Final Activity Report Summary - GINGER (Glutathlone and gene regulation)

Legumes are one of the most important crops, providing the major source of proteins and oil and improving the nitrogen (N2) soil fertilisation. The plants belonging to this family can make a symbiosis with ground bacteria, Rhizobium spp., to produce a particular root organ, the nodule, able to reduce the atmospheric N2 to ammonia (NH3+), exported and assimilated by the plant. In parallel, the host plant gives the symbiont the carbon source to make the fixing reaction. The useful association between plants and bacteria makes the legumes one of the most interesting 'improving crop' for soil, from an agronomical point of view.

The improvement of the nitrogen fixing performance will allow a better plant production and will facilitate the use of legumes. In this framework, our team is studying the involvement of glutathione (GSH) and its legume specific homologue, homoglutathione (hGSH), two major antioxidant molecules which have important roles in plant defence against biotic and abiotic stresses, storage of reduced sulphur and redox control of the cell, in the nitrogen fixation. Recently, our team has shown that (h)GSH has a key role in the nodulation process.

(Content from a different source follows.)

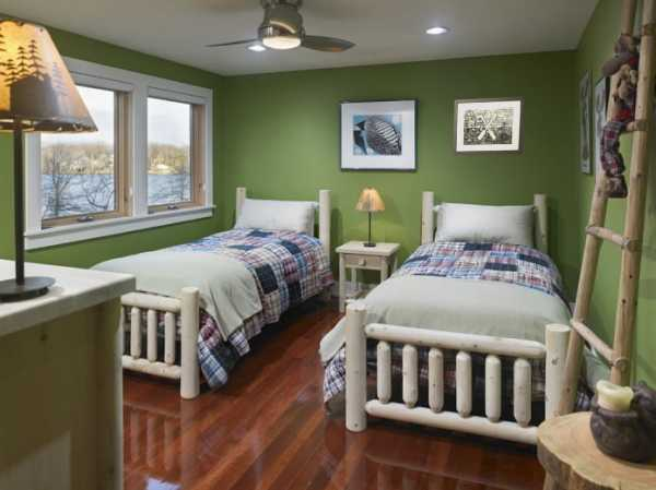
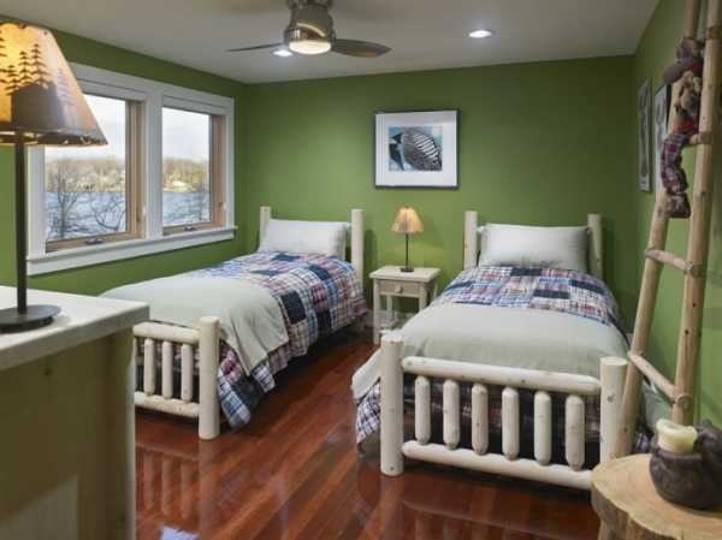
- wall art [452,95,526,156]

In this framework, the GINGER project was aimed to examining the molecular targets of the plant (h)GSH pool during the nodulation process performing a transcript profile analysis using a cDNA - Amplification fragment length polymorphism (AFLP) protocol. Using this model, we studied the effect of prior depletion of (h)GSH to investigate whether there are patterns of gene regulation that require (h)GSH. A collection of 181 gene tags classifiable in two clusters and showing (h)GSH-dependent expression changes at different time points during the first 4 days of the nodulation process was obtained.

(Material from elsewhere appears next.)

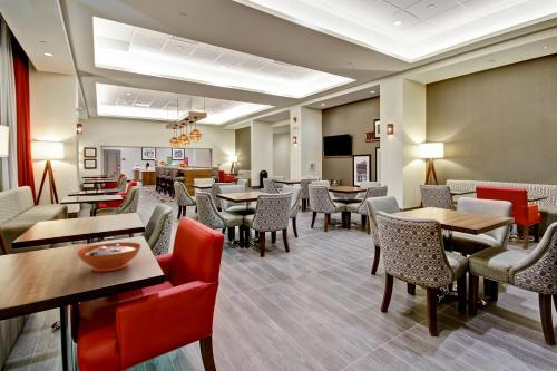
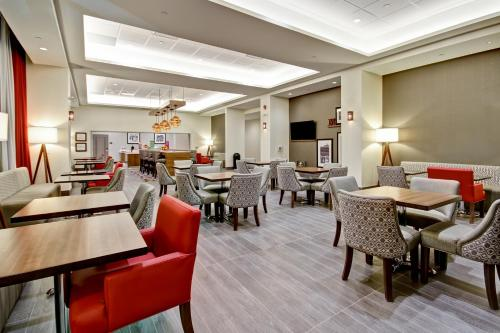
- decorative bowl [76,241,141,272]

The cDNA-AFLP transcription analysis showed that transcripts of genes related to the chromatin and DNA metabolism class accumulate at higher levels in control plants compared to (h)GSH depleted plants. The nodulation process involves major cytoskeletal rearrangements and cell wall formation for the infection proliferation within the nodule. At a transcriptomic level, these biological responses are based on the induction of genes associated to the cytoskeleton and to the cell wall formation. Our results show that the expression of genes associated to cytoskeleton was affected by (h)GSH deficiency, suggesting that reorganisation and proliferation of cytoskeletal elements occurring during early nodule development are directly or indirectly regulated by GSH. Similarly, genes belonging to the cell wall metabolic class were less expressed following GSH depletion. Taken together, these results suggest that GSH deficiency affects the infection process during nodulation.

A significant higher expression of genes belonging to defence and cell rescue class was observed in (h)GSH depleted plants. Several genes belonging to other metabolic classes but involved in multiple aspects of the plant defence exhibited a similar behaviour. These results may indicate that (h)GSH deficiency modifies the early plant defense reaction occurring after Rhizobium inoculation.

In conclusion, the characterisation of genes regulated by (h)GSH during the nodulation process increase our knowledge of the cellular regulation by redox state or / and levels of(h)GSH. These data are gainful not only for the legume / Rhizobium scientific research community but also in the plant-microbe interaction and plant development research fields such as cell differentiation, meristem development and redox state control of the cell metabolism.